The exact height of grass will vary depending on the type of grass and if it's cool-season or warm-season turf. In general, grass needs to be anywhere between one and four inches tall. Remember, keep grass shorter during the cool season to help prevent snow mold.
Typically, lawns will need between 1 and 1.5 inches of water per week. This should be enough to soak the top 6 to 8 inches of soil.
Of course, this amount will need to be adjusted depending on your climate. Those living in the desert will need to provide more water than those living in a temperate location.
If you're worried about overwatering, you can purchase a sprinkler gauge. These devices can help you keep track of how much water your plants get.
To use them, first set them up throughout your yard. Use at least three. Be sure to place one further from the sprinkler, as other locations will receive less water.
Then, turn on your sprinklers for 15 minutes. Measure the amount of water in the gauge. You're trying to determine how long it will take your sprinklers to distribute an inch of water. So, if it takes 15 minutes to get 0.5 inches of water, you'll know you need to water for 30 minutes each week.
Another way to avoid watering issues is by switching to a smart irrigation system or using a water meter. These devices can take real-time data and use it to determine how much water your lawn should be getting.
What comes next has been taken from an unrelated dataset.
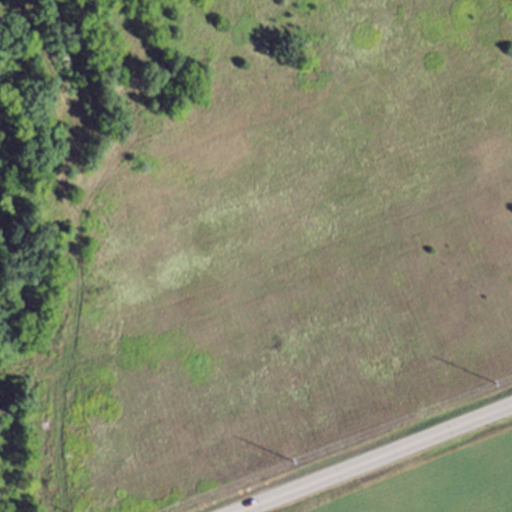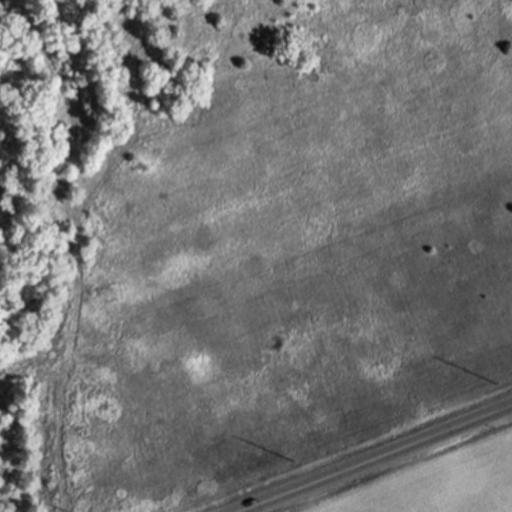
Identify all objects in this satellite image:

To fertilize your grass, you should have a lawn spreader and fertilizer. Put your fertilizer into the spreader and use it to apply the product. Avoid using fertilizers with too much nitrogen if your lawn has had a disease problem.
Take the spreader and walk in straight lines. You can use markers to help guide you. Walk at a consistent pace as you apply the fertilizer. Doing these things will help you to apply a uniform amount as you go.
Don't forget to water your lawn before and after you apply fertilizer! This will help the plants absorb the nutrients.
Your lawn turning white is a fixable problem! Grass discolored in this way is commonly caused by fungal disease or stress on the yard. Thankfully, you can easily solve these by using fungicides and improving the lawn's growing conditions!